Copy out the lines below word for word, leaving out the pictures.

• **INFORMATION SUPPLIED**:

○ ○ ○

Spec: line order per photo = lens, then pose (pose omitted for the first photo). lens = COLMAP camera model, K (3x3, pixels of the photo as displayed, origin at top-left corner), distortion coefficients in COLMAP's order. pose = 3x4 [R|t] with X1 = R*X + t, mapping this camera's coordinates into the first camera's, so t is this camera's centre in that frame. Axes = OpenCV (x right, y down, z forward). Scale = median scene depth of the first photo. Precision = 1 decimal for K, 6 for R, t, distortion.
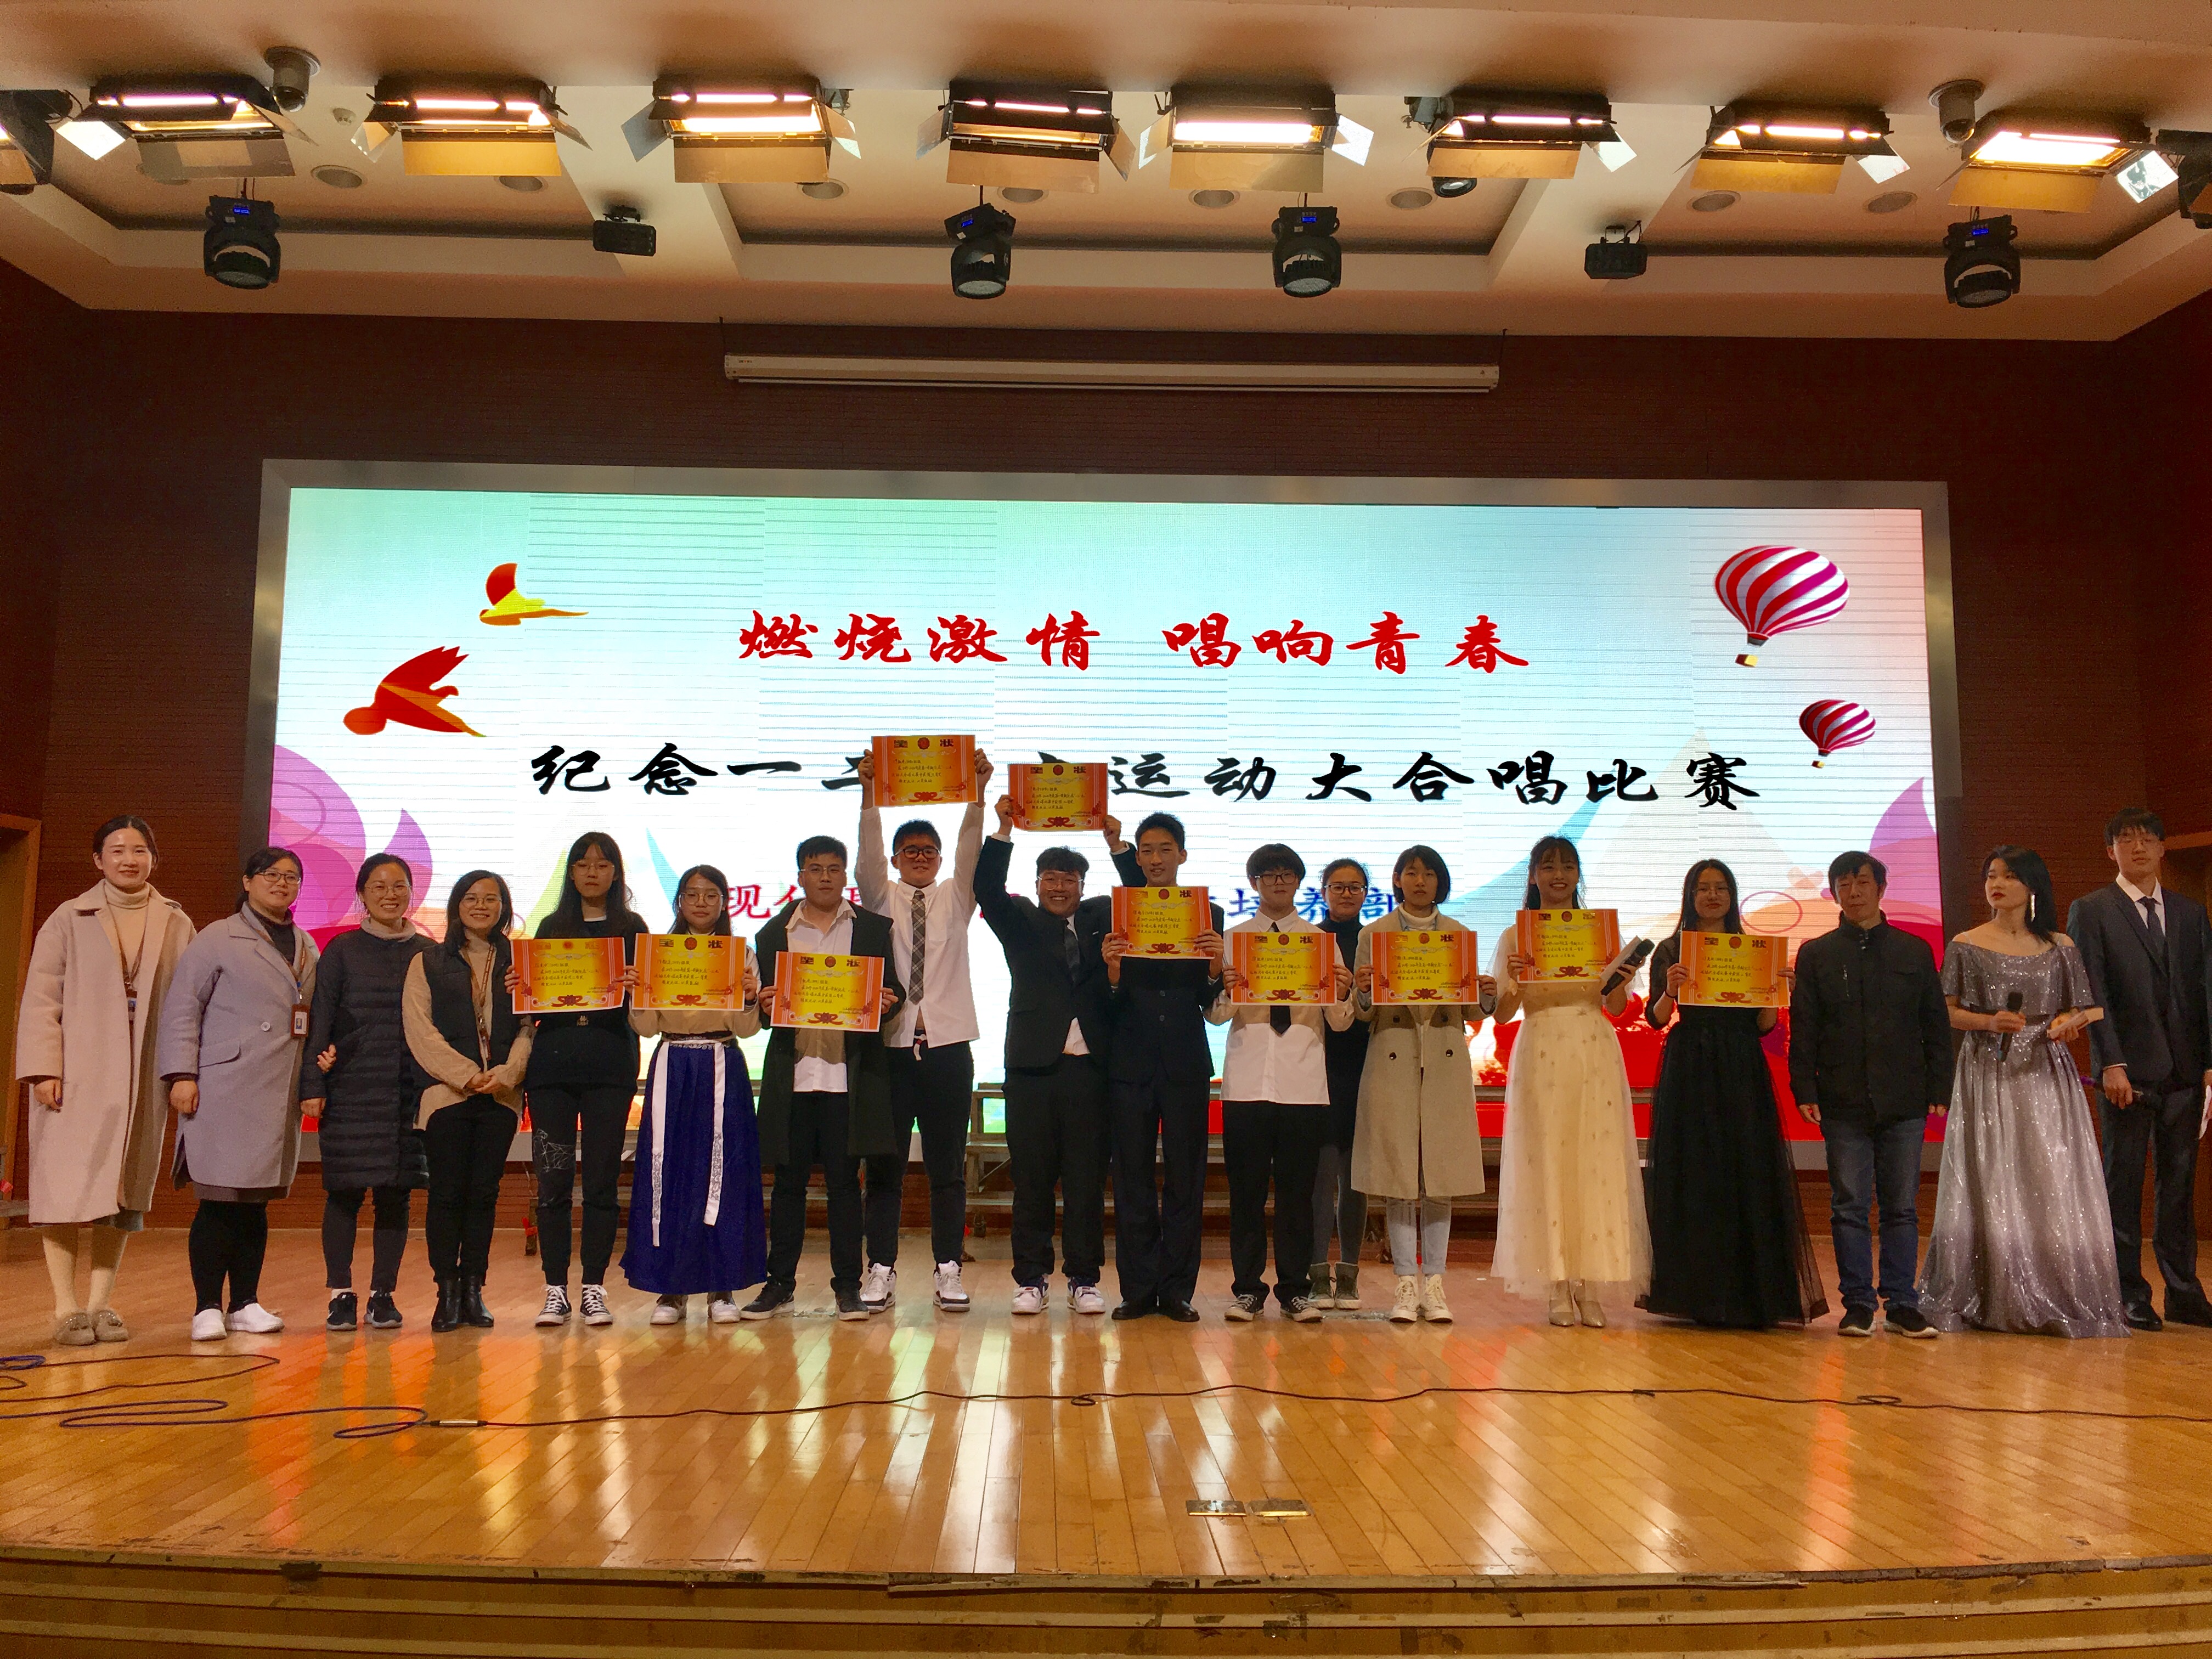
lens RADIAL K [[1891.6, 0, 1106.0], [0, 1891.6, 829.5], [0, 0, 1]] dist [0.041730, -0.006017]
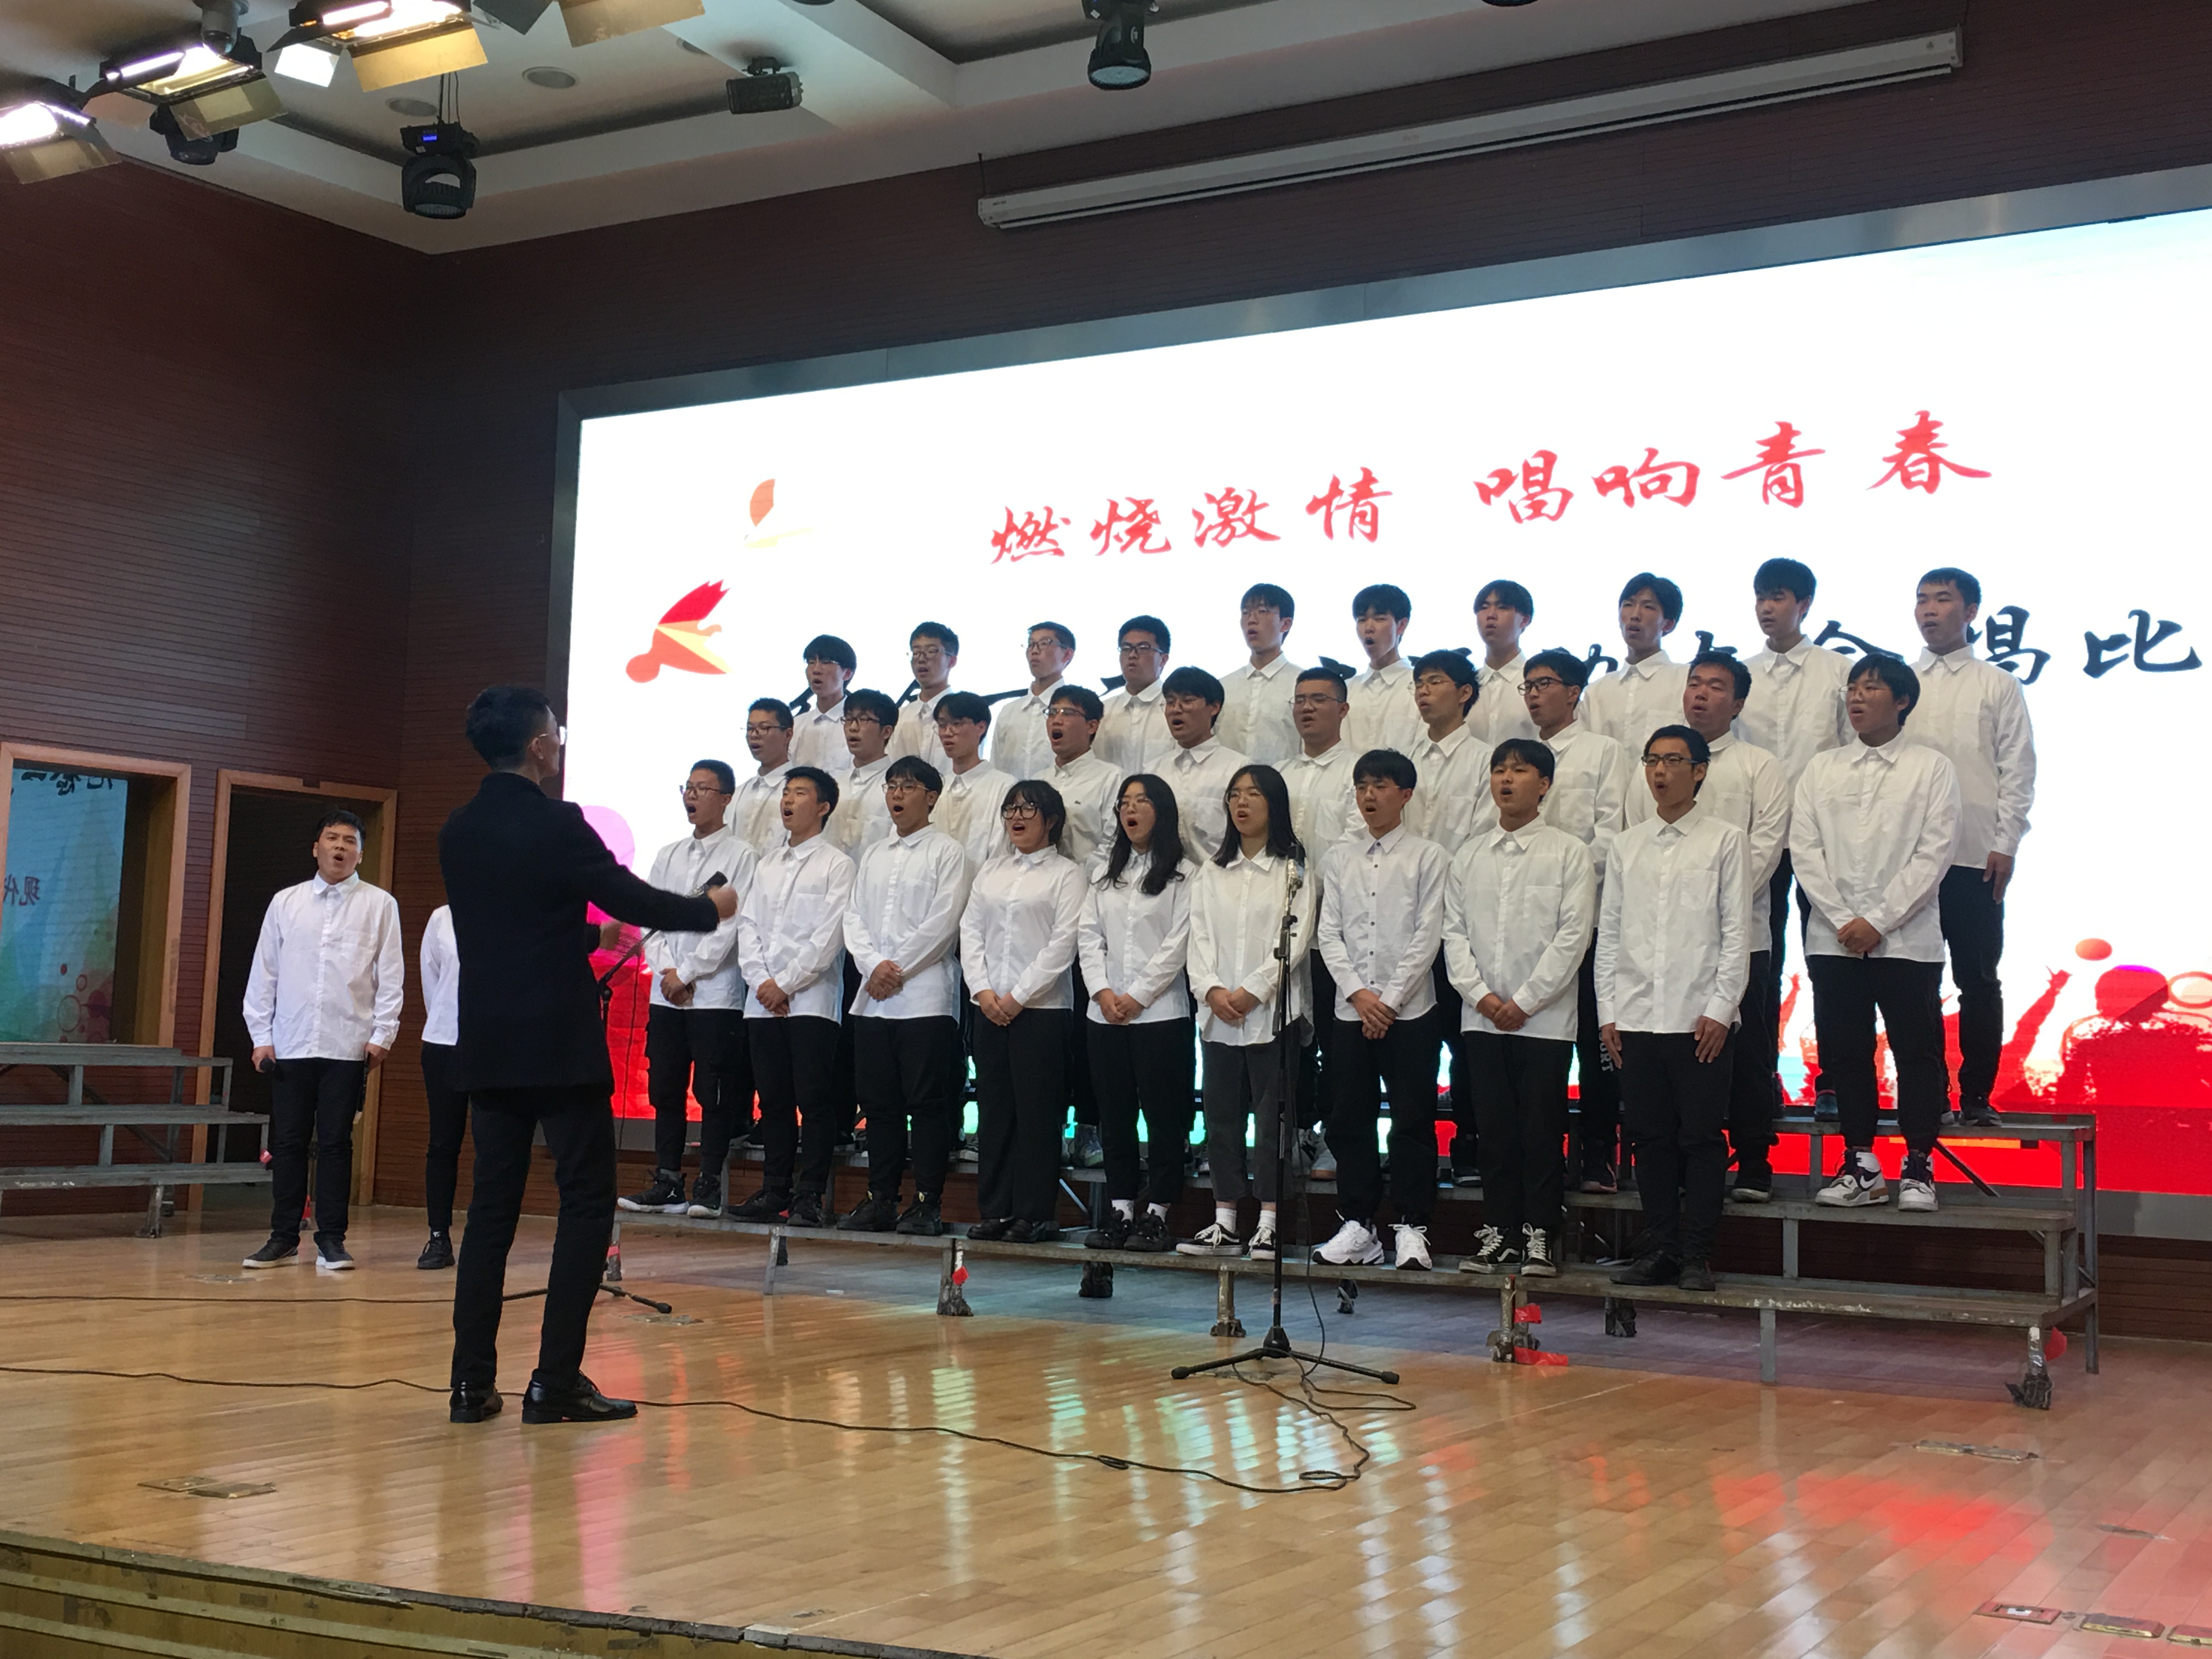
lens RADIAL K [[2572.6, 0, 1106.0], [0, 2572.6, 829.5], [0, 0, 1]] dist [0.025945, 0.029953]
pose [[0.849729, -0.027085, -0.526523, 0.436407], [0.037186, 0.999271, 0.008608, 0.017222], [0.525907, -0.026893, 0.850117, 0.066387]]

○ ○ ○

• **RESULT OF THE EXERCISE**:
Spec: line order per photo = lens, then pose (pose omitted for the first photo). lens = COLMAP camera model, K (3x3, pixels of the photo as displayed, origin at top-left corner), distortion coefficients in COLMAP's order. pose = 3x4 [R|t] with X1 = R*X + t, mapping this camera's coordinates into the first camera's, so t is this camera's centre in that frame. Axes = OpenCV (x right, y down, z forward). Scale = median scene depth of the first photo. Precision = 1 decimal for K, 6 for R, t, distortion.
lens RADIAL K [[1891.6, 0, 1106.0], [0, 1891.6, 829.5], [0, 0, 1]] dist [0.041730, -0.006017]
lens RADIAL K [[2572.6, 0, 1106.0], [0, 2572.6, 829.5], [0, 0, 1]] dist [0.025945, 0.029953]
pose [[0.849729, -0.027085, -0.526523, 0.436407], [0.037186, 0.999271, 0.008608, 0.017222], [0.525907, -0.026893, 0.850117, 0.066387]]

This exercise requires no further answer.